Rise of the Magi is a pretty typical fantasy story, not unlike some others that have been done in the past. I could draw on comparisons from a few different stories, but that would possibly be unfair. Though it is not an entirely fresh concept, the story does well to stand up on it’s own. The world created and the characters that inhabit it have depth and personalities all their own, which makes the story carry with it it’s own sense of adventure. If you are a fan of fantasy, or stories that involve wizardry and magic then Rise of the Magi is definitely worth checking out to see what world Marc Silvestri has created and see what adventure it takes you on.
The story revolves around a central character named Asa Stone. Asa lives in the world of Rune, with magic and adventure abound at every corner. In Rune everyone has a mystical ability that can make anything possible, but sadly for Asa his is limited to fixing flying carpets, so to him the prospects of adventure and wonder seem tantalizingly out of his reach. Longing to join his older brother in the Spellguard – the guardians of the condensed source of all magic called the orb – Asa decides to employ the use of a frog that can hold spells for future use, sneaks into the Crystal City and uncovers a disturbing plot. Someone is planning to steal the orb but in order to do so a spell of tremendous power has to be broken in order to even touch the orb without death.
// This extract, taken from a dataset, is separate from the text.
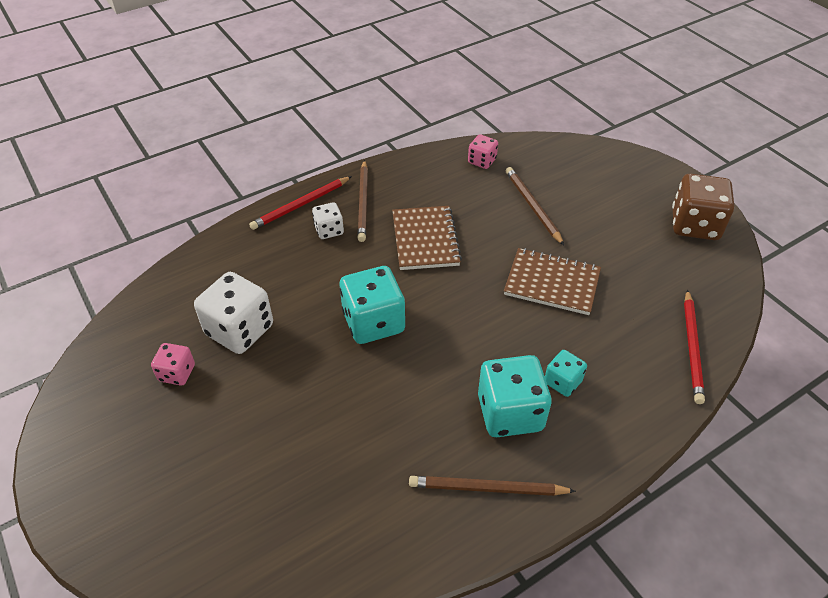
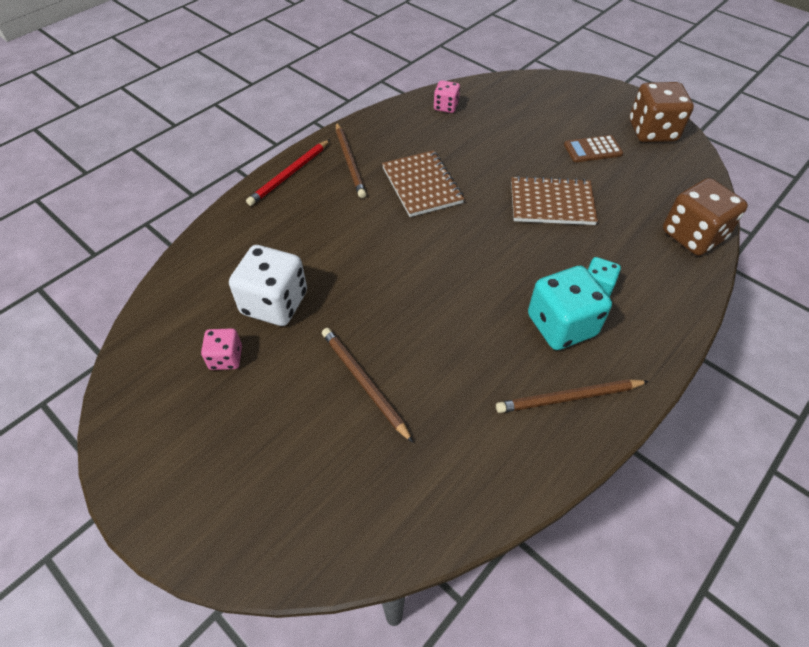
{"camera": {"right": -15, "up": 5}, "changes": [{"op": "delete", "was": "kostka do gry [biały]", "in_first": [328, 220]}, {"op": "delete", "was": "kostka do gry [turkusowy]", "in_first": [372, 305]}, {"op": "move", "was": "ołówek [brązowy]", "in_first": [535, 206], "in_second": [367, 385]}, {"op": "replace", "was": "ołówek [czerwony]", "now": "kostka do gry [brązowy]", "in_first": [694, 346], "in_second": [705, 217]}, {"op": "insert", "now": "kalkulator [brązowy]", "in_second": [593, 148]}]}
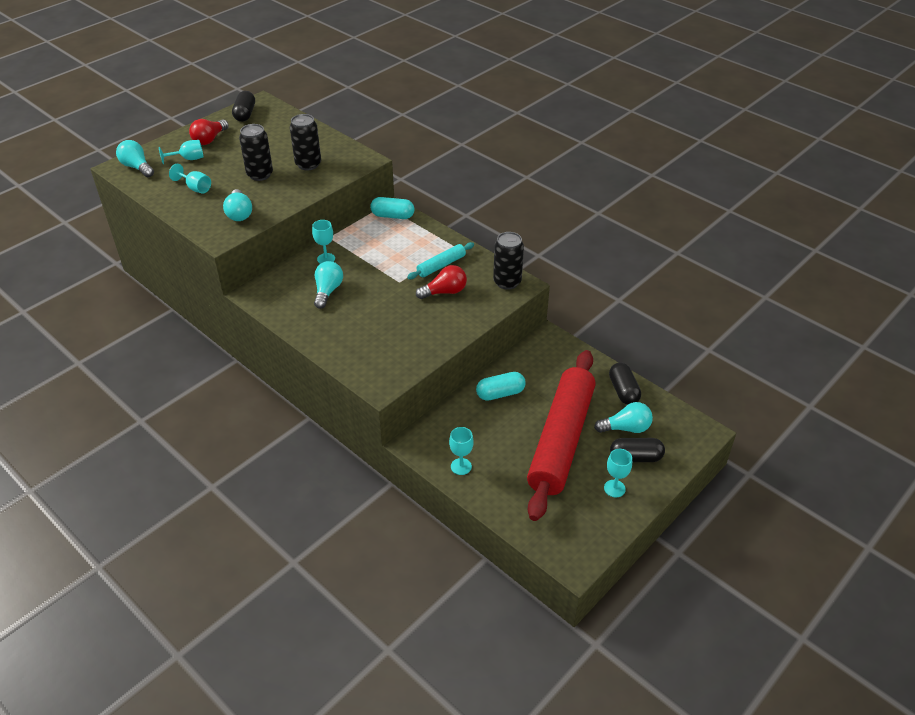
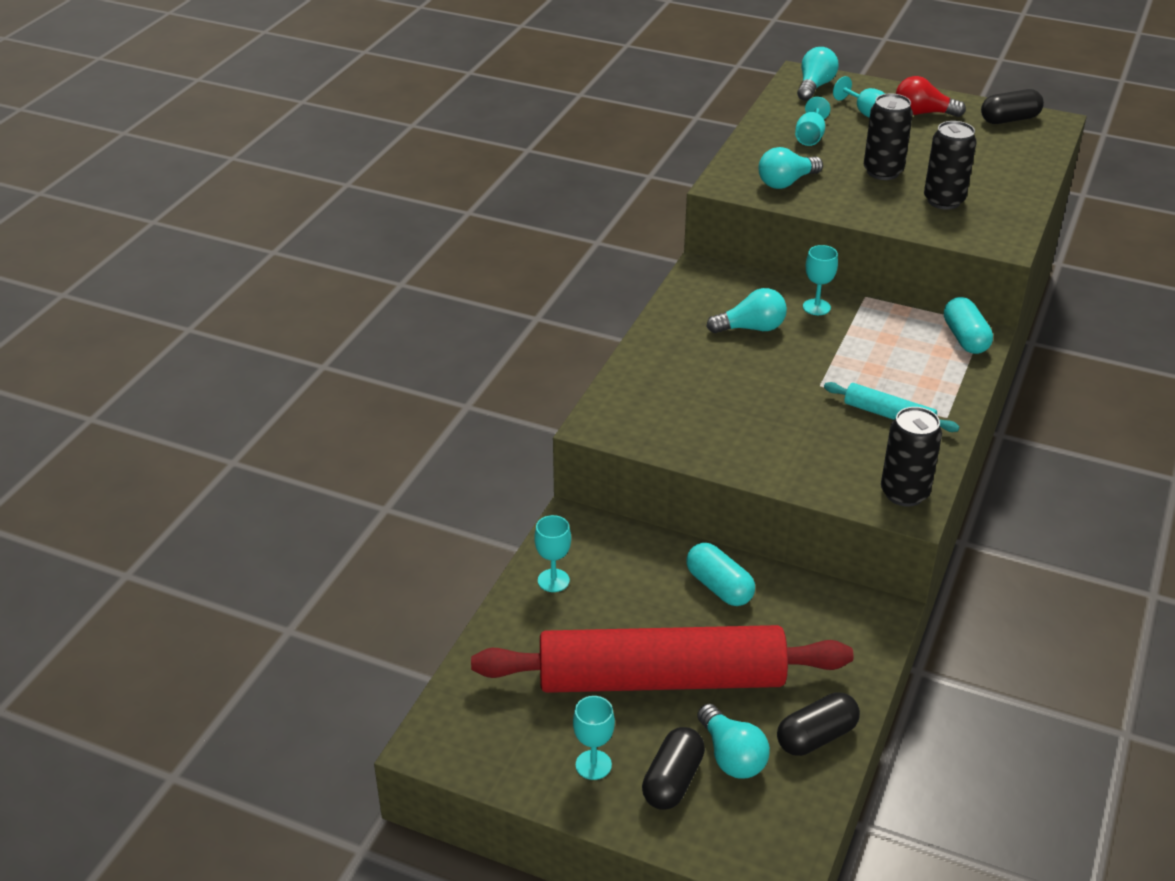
{"camera": {"right": 70, "up": -5}, "changes": [{"op": "delete", "was": "żarówka [czerwony]", "in_first": [441, 282]}, {"op": "rotate", "was": "kapsułka [czarny]", "in_first": [637, 450], "in_second": [673, 768], "clockwise": 45}]}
Stumbling into the right place at what would seem like the wrong time Asa is tasked with protecting something of great importance and put on the path to adventure he has always wanted, though it would seem he’s journey is taking him far from Rune and into what looks like the world you and I live in.
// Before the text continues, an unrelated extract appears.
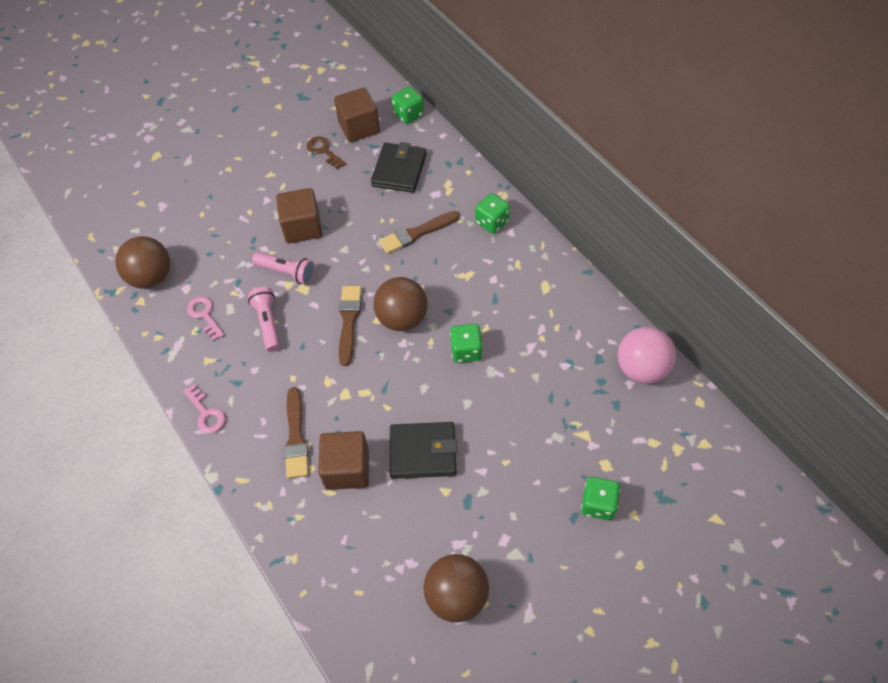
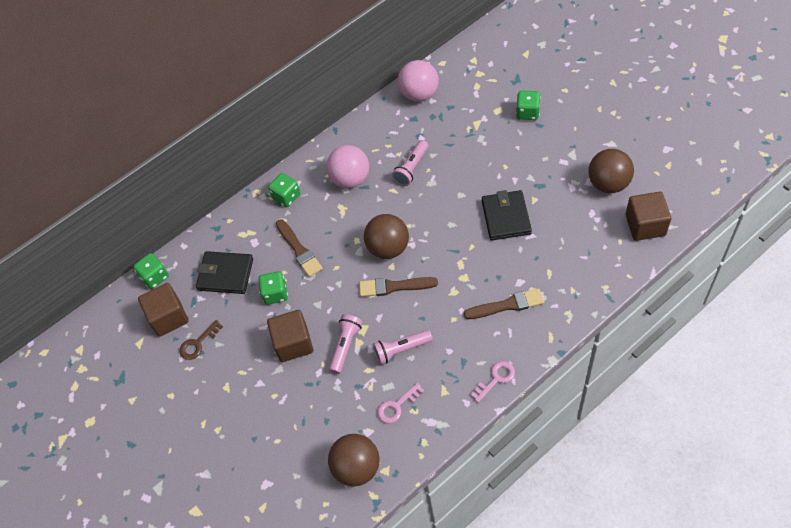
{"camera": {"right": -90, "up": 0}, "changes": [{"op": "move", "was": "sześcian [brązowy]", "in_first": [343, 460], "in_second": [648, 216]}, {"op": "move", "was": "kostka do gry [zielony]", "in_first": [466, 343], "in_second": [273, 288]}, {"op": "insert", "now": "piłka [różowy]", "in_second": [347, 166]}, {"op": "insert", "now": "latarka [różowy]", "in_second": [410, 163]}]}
While I generally only think of Marc Silvestri as a talented artist, he definitely shows the ability to write an engaging story here, with well thought out characters and events to shape what is to come. The story is told in what would seem like novel format with a little prologue at the beginning then subsequent chapters one and two that follow, each setting up what happens from one chapter to the next. Writing in this style in comic form, having the chapters not being actual issues but inside a singular issue is not something I think I’ve ever encountered before. Having a blank page with simply Chapter and chapter title can either remove the reader from the action or story being told by interrupting the eye and mind, or it can keep the imagination going and the anticipation building to see where the next page will take you. For me though, it felt like an unnecessary break in the story, in that it removes you from the action briefly only to have it started up again on the next page, rendering the break useless in my opinion. While this takes nothing away from the story itself it just takes you out of the action as if you were to be interrupted during an action movie and press pause only to go back and not be as intently into it as if you hadn’t stopped in the first place.
The use of two artists in a story can be either unnoticeable with similar styles or in this case a rather noticeable switch from Sumeyye’s clean detail to Marc’s trademark gritty style. I thought that Sumeyye’s artwork was very well done and fit the story well and wonder the need for it to then be taken over by another artist. While I have always been a fan of Marc Silvestri’s art I couldn’t help but wonder if he rushed the panels he did or if the more sketchy look than his previous work was intended. The characters do not change much from artist to artist, merely presentation of style, both are well done and I have no gripes. I just think that rather than having this story broken up by the chapter break pages and then switching artists, it would have been better off using a singular artist. That said, there’s still a lot to like about this issue.